I intentionally stayed in the small integer range to avoid benchmarking the cache. 256 distinct values should fit into L1 just fine in both cases.
I'm now thinking that the difference might be even larger if we instead avoid small integers and let the CPU get stuck chasing pointers. The idea is that it gets stuck on a memory access, which forces it to speculate much further, which in turn makes it backtrack a longer path if a branch was mispredicted. I'm obviously no expert on this, feel free to correct me
The results for 1B range instead of 255 are 17.6 ms for unsorted / 68.2 ms for sorted! We are back to what the original article observed and it's a way stronger effect than what branch prediction can offer. So don't sort your arrays, keep them in the order the boxed values were allocated ;)

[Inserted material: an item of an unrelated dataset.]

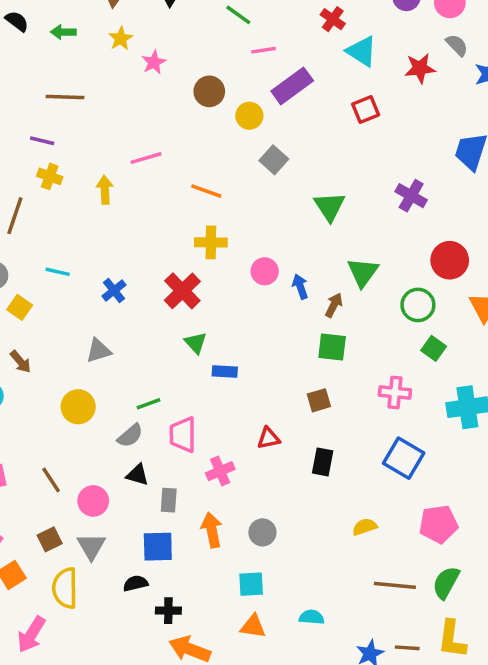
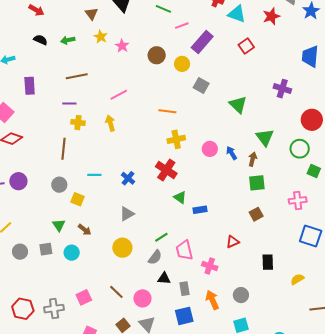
pink line: (146, 158) -> (119, 95), moved
black rectangle: (323, 462) -> (268, 262), moved
pink cross: (220, 471) -> (210, 266), turned -35

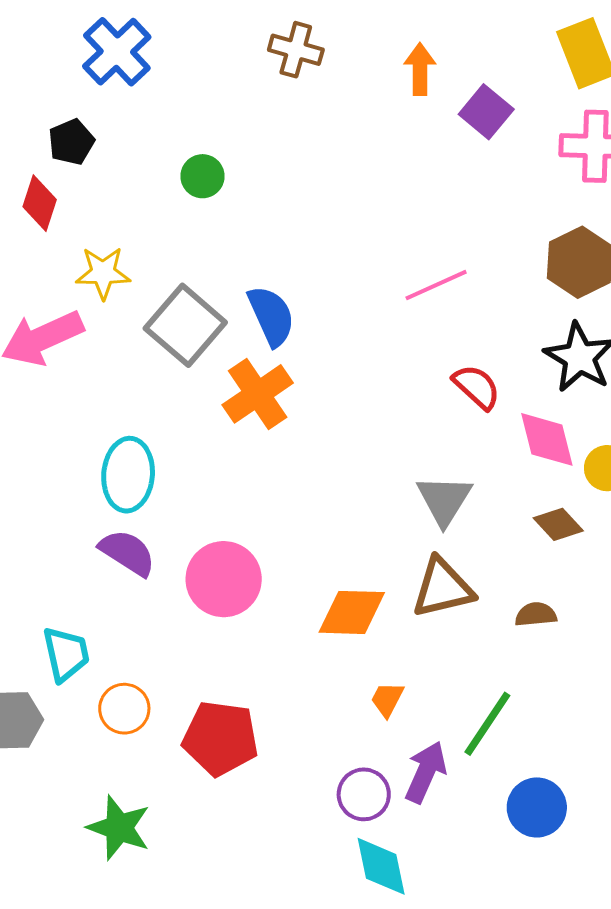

How big is the pointed to small integer? With alignment etc. I'm seeing some stuff saying 256 of them would fill an 8KB L1. Plus other stuff for the interpreter might overfill it. Sorted that would be less of an issue.
Larger range one being slower unsorted yes makes sense because of allocation order no longer matching the iteration order.
I don't know how large are those boxes, but normal CPU L1 cache has 32 or 48KB which should be plenty for this. Python opcodes for this program are going to be tiny, and the interpreter itself uses the instruction-L1 cache (which is another 32-48KB). I hope the sequential scan of the big array won't flush the L1 cache (there should be 12-way associativity with LRU, so I don't see how it could).
Anyway, there is no need to have 256 integers, just 2 is enough. When I try that, the results are similar: 17.5 ms (unsorted) / 12.5 ms (sorted)
Then you are back to what the article discusses. Each integer is in a separate box, those boxes are allocated in one order, sorting the array by value will shuffle it by address and it will be much slower. I tested this as well, see the other comment.